Fristoe Staying Ready To Take Mound For Tilghman
By Chelsea Ladd
MCCRACKEN COUNTY - Cleats were laced, foul-lines were perfectly drawn, and the dust had been gently brushed off of the pitcher’s plate. High school baseball was within reach. Baseball players, fans, and coaches were counting down the days, it was almost here and then it wasn’t.

For seniors like Paducah Tilghman’s Jackson Fristoe, this would have been the last season stepping out on the diamond to represent his high school colors. With the rapid increase of COVID-19 in the United States, high school sports, including baseball were suspended until further notice. 

Region 1 Sports had the opportunity to speak with Fristoe on his senior season, the suspension of spring sports, being the only senior for the Blue Tornado, and his love of the game. 

Chelsea Ladd: With this being your senior year and last season as a Tilghman Tornado, how are you coping with so many uncertainties due to COVID-19 suspending spring sports?

Jackson Fristoe: It has been hard for sure. When we started hearing the season may be postponed, it just seemed like rumors. But then, four days before our first game, we got the news that it would be pushed back to April 12th. That’s 15 games that we will not play for sure. I knew it was important to be positive for my team so I put together a workout for us to do each day and we would meet and work hard to keep moving forward. I have a routine I follow every day and it’s important to stick to it. I have to work hard on my own with the resources I have and encourage my teammates to do the same. I keep in contact with them every day and just do what I can to motivate them to personally work as hard as possible. We want to be ready for the first day we can play again even though we don’t know when that will be.

CL: You’ve committed to Mississippi State, what are you doing to prepare for college baseball while being unable to play at the high school level currently?

JF: It’s all about a routine for me. I have daily workouts and a throwing program that I stick to because I know I will be my best if my arm is healthy and I stay flexible and strong. I make sure to eat like I should to keep weight on and focus on getting better every day. Even though I cannot throw in games, it is really what happens between games that will prepare me for when high school starts back up and when it’s time to go to Mississippi State. 

CL: As the only senior on the team, do you have any advice for your younger teammates that you would like to pass along to them?

JF: I have learned a lot over the years of playing baseball for Tilghman. I stated playing in 5th grade for the middle school team and in 7th grade for high school varsity. I know how important it is to have leaders on the team that treat everyone like they matter, and I try my best to spend time with each player and teach them things I have learned along the way. I really emphasize developing a routine and how important it is to keep working every day to get better.

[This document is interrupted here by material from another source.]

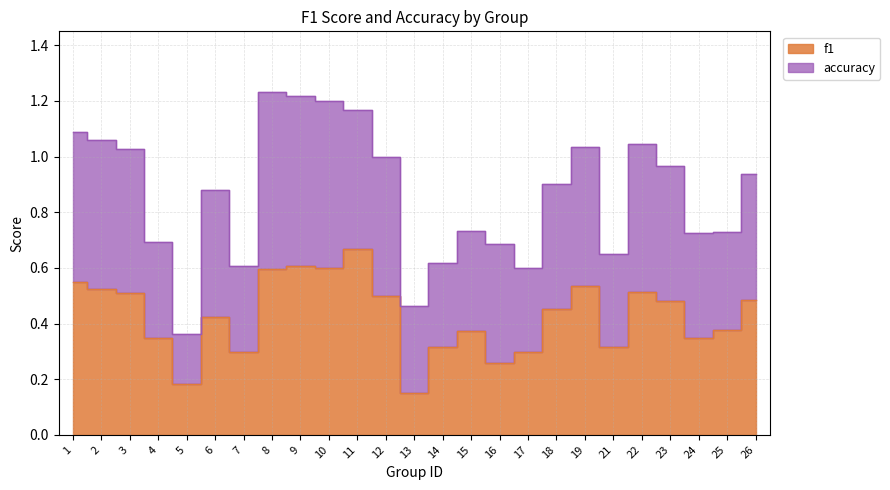

Reading left to right, extract all data points from this chart.

0.5	0.5	0.5	0.3	0.2	0.4	0.3	0.6	0.6	0.6	0.7	0.5	0.1	0.3	0.4	0.3	0.3	0.5	0.5	0.3	0.5	0.5	0.3	0.4	0.5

I want them to realize that it takes years of consistent practicing to get where they want to be, but they can do it with hard work. I also help if they want advice on pitching and try to pass on some of the things I have learned over the years. 

CL: How long have you played baseball and what made you fall in love with the game?

JF: I first started playing baseball on a team when I was four years old at Noble Park. Even before that, my dad would always play with me and make it fun. We were outside every day playing baseball, soccer, football, basketball – anything with a ball from the time I could walk. We would play one on one t-ball games, tackle football, basketball or soccer every day outside and we made up fun games inside too like kicking a ball past each other down the hall or a dunk contest on a plastic goal. I just grew up loving to play all sports because my dad had made it fun and it was something we always did together. I loved playing those four sports through middle school and then decided to just stick with baseball and football in high school. 

JF (continued): My goal was to play football in college, but I realized my freshman year that I loved playing baseball and just liked playing football. I began to realize at that age, you really have to love what you do to put the practice in to become successful. I also started going to a few college (baseball) camps during my freshman year and they seemed really interested in me, especially for pitching. I hadn’t pitched much at that time so it was a bit surprising – but I could throw hard and I had gotten taller, they liked my projection to develop. The summer after freshman year, I ended up committing to the University of Kentucky for baseball and decided not to play football anymore – just focusing on improving my baseball skills. (Fristoe would go on to commit to Mississippi State in 2019.) 

JF (continued): A year later, I started working with a pitching instructor that taught me about different pitch grips and the analytics of spin rate, efficiency, release points and how movement is created and from there, I really fell in love with pitching. So, it’s been a combination of playing different sports over the years and really landing over time on what I love most. My dad has played a huge part in developing my love for the game and my competitive spirit. Most of all, he has always believed in me and taught me the value of hard work and being a good teammate.